Tonny M

Karma: 1

Tonny M 10 May 2026 23:20 UTC
1 point
0
in reply to: StefanHex’s comment on: Activation Plateaus: Where and How They Emerge
Ah yes, that makes perfect sense, though I must say that the reasoning behind my not considering it significant is because the non-linearity of attention happens along the sequence dimension and not the feature dimension of the MLP blocks. In my view, attention might just amplify which token but not the underlying features within that particular token’s feature space. Again, I am a fresh graduate, so might be wrong. But I this type of topic invigorates me.
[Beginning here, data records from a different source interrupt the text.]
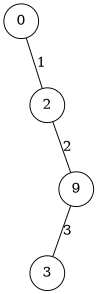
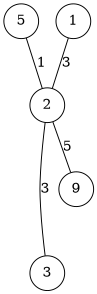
  graph {
    node [shape=circle]
-   0
+   0 [label=5]
    2
    3
    n4 [label=9]
+   1
    0 -- 2 [label=1]
-   n4 -- 3 [label=3]
-   2 -- n4 [label=2]
+   2 -- 3 [label=3]
+   2 -- n4 [label=5]
+   1 -- 2 [label=3]
  }
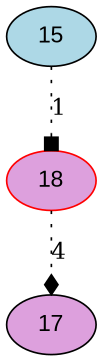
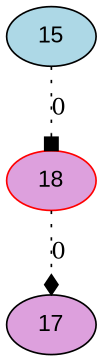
  digraph {
    node [fillcolor=plum fontname=Arial style=filled]
    edge [style=dotted]
    15 [fillcolor=lightblue]
    18 [color=red]
    17
-   15 -> 18 [arrowhead=box label=1]
-   18 -> 17 [arrowhead=diamond label=4]
+   15 -> 18 [arrowhead=box label=0]
+   18 -> 17 [arrowhead=diamond label=0]
  }
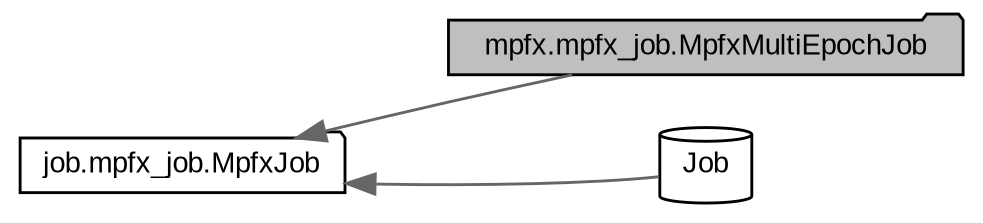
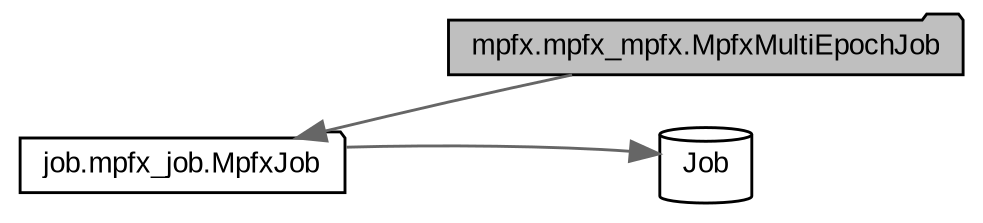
  digraph {
    fontname="Liberation Sans"
    rankdir=LR
    node [color=black fillcolor=white fontname="Liberation Sans" fontsize=10 shape=folder style=filled]
    edge [color=gray40 dir=back fontname="Liberation Sans" fontsize=10 labelfontname=Helvetica labelfontsize=10 style=solid]
-   n1 [fillcolor=grey75 fontcolor=black height=0.2 label="mpfx.mpfx_job.MpfxMultiEpochJob" width=0.4]
+   n1 [fillcolor=grey75 fontcolor=black height=0.2 label="mpfx.mpfx_mpfx.MpfxMultiEpochJob" width=0.4]
    n2 [height=0.2 label="job.mpfx_job.MpfxJob" width=0.4]
    n3 [height=0.2 label=Job shape=cylinder width=0.4]
    n2 -> n1
-   n2 -> n3
+   n3 -> n2
  }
Tonny M 3 May 2026 0:28 UTC
2 points
0
on: Activation Plateaus: Where and How They Emerge
I might be missing something here, but isn’t it obvious that the non linearity must be responsible for the activation cliffs and plateaus? If you think of a layer as performing an origami fold in some higher dimension, then the non linearity, whatever it is, is the permanent crease, only that in this case we are dealing with an infinitely elastic paper, so it stretches the paper at the crease in order to discriminate against its inputs. If you combine that behaviour over many layers then you get what you see here in these results. The MLP blocks acting as compound filters. The source of these could not be attention, because the only thing that attention does is to rotate the inputs into a space where they can be checked for alignment with each other. It is angular, and doesn’t change the magnitude. I am open to correction and/or an explanation.